Colliers: February Investment Sales Volume Jumps
Commercial real estate investment sales volume totaled $25.1 billion in February, up significantly from January, reported Colliers, Toronto.
But overall investment sales volume is down 53% compared to a year ago and lending standards are tightening, Colliers Research Director Aaron Jodka said in a Quick Hit report.
Jodka said transactional data now reflect price adjustments, with month-over-month declines implying a 23.6% drop, per MSCI, New York. “The recent volatility in the banking industry will have knock-on effects on commercial real estate,” he said.
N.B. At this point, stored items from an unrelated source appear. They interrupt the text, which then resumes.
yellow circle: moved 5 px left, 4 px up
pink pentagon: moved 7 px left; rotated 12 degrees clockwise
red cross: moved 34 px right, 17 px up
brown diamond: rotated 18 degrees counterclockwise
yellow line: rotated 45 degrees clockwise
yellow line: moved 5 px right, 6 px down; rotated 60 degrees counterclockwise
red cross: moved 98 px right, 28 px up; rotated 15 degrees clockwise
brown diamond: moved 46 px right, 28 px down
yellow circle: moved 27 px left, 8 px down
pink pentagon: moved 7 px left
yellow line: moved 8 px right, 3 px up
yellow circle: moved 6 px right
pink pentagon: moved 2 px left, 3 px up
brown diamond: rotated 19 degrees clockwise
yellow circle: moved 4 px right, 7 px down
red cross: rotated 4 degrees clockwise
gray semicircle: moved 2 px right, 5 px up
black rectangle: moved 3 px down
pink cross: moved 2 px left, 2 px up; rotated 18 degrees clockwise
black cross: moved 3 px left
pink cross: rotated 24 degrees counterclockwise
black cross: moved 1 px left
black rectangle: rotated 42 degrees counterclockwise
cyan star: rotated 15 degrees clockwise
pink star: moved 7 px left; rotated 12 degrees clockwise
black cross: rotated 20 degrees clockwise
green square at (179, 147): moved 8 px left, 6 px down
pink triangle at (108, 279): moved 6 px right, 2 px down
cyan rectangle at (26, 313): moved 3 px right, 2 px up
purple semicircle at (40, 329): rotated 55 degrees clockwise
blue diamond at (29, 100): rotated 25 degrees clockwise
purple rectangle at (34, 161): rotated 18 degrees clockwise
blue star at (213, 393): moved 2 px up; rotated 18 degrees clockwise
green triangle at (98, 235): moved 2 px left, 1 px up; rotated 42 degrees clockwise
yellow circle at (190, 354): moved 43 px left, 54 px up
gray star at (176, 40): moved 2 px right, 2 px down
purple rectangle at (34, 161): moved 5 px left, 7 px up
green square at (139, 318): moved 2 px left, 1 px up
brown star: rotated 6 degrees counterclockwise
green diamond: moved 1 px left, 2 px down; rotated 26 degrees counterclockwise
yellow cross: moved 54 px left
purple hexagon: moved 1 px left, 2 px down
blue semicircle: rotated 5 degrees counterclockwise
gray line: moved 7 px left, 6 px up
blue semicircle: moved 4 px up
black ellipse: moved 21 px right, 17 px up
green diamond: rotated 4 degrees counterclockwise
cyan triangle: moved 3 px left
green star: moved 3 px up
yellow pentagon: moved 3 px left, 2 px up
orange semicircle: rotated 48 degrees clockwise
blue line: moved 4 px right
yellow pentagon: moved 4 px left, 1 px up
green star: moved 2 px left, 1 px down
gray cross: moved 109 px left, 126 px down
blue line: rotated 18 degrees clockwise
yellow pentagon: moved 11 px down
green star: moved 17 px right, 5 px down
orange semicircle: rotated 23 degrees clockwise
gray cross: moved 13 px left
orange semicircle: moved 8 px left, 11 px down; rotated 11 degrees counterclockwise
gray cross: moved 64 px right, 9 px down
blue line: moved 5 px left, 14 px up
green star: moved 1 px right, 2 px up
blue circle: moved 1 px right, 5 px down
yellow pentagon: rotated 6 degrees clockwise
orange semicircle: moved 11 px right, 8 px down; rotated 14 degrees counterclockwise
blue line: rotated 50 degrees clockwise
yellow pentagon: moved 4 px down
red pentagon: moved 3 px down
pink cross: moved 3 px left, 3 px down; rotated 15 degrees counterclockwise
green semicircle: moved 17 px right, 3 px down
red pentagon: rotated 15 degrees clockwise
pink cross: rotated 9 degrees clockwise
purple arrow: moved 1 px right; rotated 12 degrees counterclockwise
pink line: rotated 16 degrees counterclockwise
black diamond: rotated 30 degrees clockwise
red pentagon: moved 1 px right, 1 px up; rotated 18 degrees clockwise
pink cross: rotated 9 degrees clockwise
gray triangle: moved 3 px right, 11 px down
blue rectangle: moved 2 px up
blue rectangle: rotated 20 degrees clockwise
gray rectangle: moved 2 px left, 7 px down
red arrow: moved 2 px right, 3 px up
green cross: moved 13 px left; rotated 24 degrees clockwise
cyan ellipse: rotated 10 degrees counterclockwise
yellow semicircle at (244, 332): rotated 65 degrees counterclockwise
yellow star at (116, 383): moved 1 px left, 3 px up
The Colliers report noted office volume continues to struggle. Central business district activity remained below the $1 billion mark for the second month in a row for the first time since 2010. MSCI said pricing is down 2.2% over the past year, though recent cap rate movement would suggest a far more rapid price adjustment–CBD cap rates are up 70 basis points over the past year, Jodka said. “In addition, some recent high-profile loan defaults suggest future recapitalizations will follow in the months ahead,” he said.
Multifamily sales volume is slowing quickly, Jodka said. Less than $5 billion traded in February, the lowest monthly total since February 2012. “Multifamily fell to the third most heavily traded asset class in the month for the first time since January 2015,” he said. “It is uncommon for multifamily to rank outside of the top two in any given month.”
With more than $9 billion of activity in February, the retail sector was the most heavily traded asset class, Jodka said. But a large part of this figure came from the take-private deal of STORES Capital REIT. “Without it, [retail sector] volume would have come in at $2.0 billion and fallen to a similar extent as other asset classes,” he said.
Jodka called the hotel sector “a mixed bag.” Sales volume fell 53% compared to a year ago, but rose month-over-month. MSCI said hotels saw the strongest price appreciation of any asset class over the past year at 5.4%. In addition, the hotel sector showed a 2.1% price gain, unlike other asset classes, which showed price declines when annualizing monthly statistics.